▶ [Your goal] For the entries below, count the lines containing "igtlBindMessage" and give only that number.

(Data under study Opens)

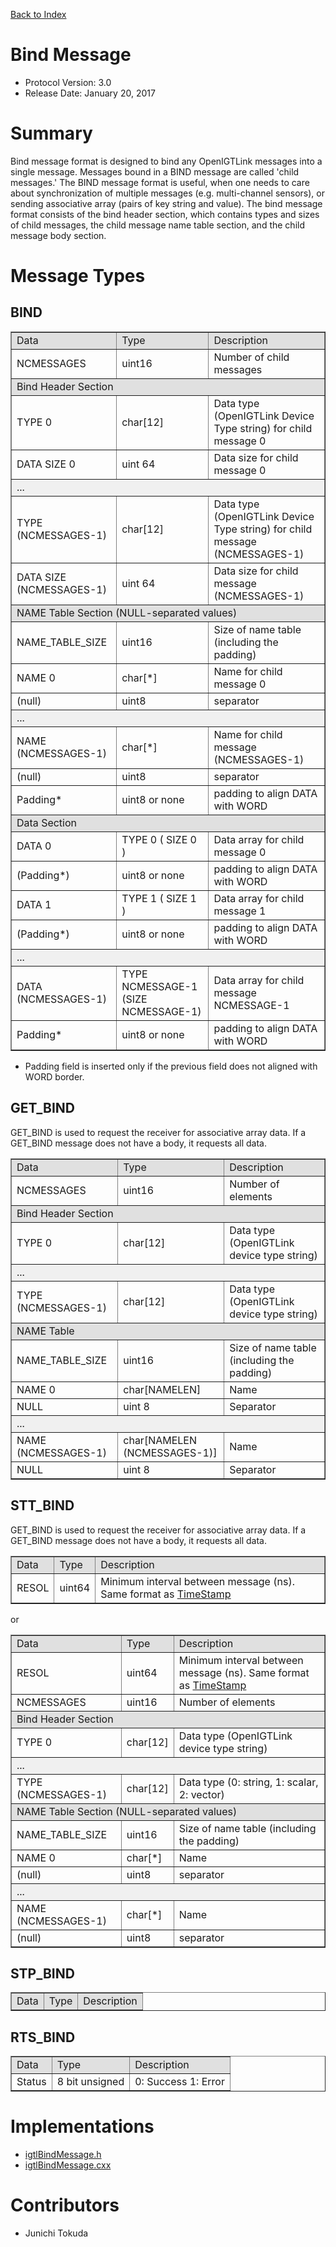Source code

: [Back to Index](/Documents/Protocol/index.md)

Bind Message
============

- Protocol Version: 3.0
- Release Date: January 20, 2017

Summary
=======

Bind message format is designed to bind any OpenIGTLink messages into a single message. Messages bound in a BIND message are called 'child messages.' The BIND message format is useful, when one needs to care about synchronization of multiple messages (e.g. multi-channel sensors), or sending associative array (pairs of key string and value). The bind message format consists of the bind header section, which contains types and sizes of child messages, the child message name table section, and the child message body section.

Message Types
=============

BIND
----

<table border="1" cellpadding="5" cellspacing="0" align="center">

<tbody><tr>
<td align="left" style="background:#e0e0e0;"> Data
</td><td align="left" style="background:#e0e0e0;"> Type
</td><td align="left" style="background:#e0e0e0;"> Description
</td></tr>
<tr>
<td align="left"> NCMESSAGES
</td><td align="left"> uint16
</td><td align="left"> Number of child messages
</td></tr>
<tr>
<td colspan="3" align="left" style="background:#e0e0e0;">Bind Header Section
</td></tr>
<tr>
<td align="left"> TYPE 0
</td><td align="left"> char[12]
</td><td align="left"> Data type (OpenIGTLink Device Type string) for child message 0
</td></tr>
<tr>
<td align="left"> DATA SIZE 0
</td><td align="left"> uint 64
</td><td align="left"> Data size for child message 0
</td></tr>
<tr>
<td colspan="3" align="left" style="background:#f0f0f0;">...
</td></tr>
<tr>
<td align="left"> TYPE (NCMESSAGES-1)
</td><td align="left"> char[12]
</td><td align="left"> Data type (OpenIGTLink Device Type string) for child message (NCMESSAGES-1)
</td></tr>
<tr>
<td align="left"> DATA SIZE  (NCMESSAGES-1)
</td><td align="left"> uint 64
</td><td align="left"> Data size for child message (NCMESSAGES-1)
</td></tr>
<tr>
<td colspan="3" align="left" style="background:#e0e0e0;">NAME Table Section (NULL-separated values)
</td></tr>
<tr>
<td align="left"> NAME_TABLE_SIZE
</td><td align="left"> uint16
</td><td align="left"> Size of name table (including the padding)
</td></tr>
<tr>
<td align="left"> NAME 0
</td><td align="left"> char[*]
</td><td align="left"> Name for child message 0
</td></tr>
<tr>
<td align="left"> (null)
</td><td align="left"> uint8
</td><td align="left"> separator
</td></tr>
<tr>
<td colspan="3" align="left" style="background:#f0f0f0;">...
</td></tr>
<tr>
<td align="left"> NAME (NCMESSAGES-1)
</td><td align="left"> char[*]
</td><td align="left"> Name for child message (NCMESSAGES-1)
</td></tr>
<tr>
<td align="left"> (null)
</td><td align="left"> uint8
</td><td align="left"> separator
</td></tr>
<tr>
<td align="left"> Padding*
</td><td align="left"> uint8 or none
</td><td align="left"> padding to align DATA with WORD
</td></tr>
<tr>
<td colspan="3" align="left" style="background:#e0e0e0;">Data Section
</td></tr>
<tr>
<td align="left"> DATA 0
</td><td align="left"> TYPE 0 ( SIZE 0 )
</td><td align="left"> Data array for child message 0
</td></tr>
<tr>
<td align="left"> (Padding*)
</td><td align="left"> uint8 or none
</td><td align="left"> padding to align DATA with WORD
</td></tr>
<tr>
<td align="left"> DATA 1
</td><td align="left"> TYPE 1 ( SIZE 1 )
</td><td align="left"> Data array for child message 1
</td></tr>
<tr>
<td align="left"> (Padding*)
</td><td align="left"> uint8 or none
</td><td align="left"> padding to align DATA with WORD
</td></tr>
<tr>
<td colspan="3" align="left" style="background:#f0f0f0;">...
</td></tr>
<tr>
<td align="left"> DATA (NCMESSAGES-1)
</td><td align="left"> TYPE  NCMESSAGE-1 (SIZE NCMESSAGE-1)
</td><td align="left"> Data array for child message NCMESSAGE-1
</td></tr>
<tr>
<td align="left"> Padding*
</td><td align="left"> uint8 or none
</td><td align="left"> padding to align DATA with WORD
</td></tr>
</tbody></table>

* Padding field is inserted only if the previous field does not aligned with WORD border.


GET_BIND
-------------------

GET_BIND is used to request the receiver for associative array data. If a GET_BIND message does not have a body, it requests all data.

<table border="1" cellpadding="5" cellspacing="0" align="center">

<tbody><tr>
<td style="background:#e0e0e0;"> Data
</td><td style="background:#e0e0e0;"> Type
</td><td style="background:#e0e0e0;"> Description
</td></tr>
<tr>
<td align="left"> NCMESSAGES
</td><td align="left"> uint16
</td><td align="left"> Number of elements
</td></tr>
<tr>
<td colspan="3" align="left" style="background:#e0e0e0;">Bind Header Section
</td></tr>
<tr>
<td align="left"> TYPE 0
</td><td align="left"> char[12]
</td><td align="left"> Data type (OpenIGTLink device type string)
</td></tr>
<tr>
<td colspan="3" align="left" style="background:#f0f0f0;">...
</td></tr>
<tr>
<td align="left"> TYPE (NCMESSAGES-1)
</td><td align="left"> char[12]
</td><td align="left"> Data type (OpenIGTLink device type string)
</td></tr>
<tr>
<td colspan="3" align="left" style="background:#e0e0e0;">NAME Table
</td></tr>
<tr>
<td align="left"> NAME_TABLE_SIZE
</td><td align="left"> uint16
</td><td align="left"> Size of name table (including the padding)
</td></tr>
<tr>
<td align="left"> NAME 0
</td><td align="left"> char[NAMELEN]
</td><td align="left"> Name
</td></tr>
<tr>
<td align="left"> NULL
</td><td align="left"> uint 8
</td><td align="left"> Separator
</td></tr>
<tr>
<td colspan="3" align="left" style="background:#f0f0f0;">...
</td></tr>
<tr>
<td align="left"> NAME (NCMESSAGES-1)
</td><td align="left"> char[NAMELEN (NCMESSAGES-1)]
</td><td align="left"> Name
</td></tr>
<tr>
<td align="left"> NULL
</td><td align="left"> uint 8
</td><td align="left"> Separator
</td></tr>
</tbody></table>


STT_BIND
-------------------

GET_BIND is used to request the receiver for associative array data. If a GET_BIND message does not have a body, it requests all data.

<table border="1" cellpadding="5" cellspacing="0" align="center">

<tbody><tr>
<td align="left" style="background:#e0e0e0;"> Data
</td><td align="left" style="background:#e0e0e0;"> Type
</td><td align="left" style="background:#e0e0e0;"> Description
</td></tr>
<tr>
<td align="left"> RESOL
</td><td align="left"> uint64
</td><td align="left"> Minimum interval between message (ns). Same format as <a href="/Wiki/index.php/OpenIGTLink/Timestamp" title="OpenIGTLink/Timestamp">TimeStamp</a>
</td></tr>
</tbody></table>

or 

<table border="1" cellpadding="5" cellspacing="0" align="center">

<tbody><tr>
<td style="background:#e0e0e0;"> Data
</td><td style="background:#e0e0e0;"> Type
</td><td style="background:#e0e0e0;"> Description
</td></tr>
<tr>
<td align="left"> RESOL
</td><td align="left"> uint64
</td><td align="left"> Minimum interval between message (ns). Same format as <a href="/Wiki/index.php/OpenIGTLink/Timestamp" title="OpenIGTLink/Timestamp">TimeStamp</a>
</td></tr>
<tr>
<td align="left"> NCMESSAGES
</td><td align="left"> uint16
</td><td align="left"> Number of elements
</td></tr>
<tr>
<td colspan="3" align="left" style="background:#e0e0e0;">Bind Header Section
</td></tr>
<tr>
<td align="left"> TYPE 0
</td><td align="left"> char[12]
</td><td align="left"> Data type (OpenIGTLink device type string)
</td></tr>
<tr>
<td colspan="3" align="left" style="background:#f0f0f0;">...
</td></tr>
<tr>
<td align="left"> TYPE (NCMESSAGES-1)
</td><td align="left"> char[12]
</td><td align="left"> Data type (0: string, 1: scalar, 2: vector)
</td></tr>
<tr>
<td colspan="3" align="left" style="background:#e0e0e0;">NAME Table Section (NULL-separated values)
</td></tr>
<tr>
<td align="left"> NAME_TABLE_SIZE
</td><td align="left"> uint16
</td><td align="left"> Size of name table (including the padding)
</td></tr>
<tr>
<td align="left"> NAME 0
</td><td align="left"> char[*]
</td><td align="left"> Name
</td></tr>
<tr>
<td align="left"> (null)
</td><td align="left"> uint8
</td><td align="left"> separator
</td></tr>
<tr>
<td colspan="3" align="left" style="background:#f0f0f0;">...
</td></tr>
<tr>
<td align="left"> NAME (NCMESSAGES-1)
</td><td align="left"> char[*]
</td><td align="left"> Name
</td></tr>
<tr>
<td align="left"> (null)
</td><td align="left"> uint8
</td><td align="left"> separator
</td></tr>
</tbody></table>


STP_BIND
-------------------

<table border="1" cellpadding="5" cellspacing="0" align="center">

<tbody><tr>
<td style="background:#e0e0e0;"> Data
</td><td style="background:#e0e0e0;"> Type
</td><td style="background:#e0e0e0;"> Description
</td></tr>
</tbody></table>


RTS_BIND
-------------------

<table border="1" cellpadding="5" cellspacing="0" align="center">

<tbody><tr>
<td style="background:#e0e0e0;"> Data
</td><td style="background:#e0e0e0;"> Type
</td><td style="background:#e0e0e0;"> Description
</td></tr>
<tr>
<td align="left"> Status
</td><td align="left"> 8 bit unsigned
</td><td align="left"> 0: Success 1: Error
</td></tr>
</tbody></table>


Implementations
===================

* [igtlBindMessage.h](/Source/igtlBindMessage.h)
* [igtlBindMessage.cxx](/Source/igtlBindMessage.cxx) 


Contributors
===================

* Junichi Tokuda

(Data under study Closes)

▶ [Your response] 2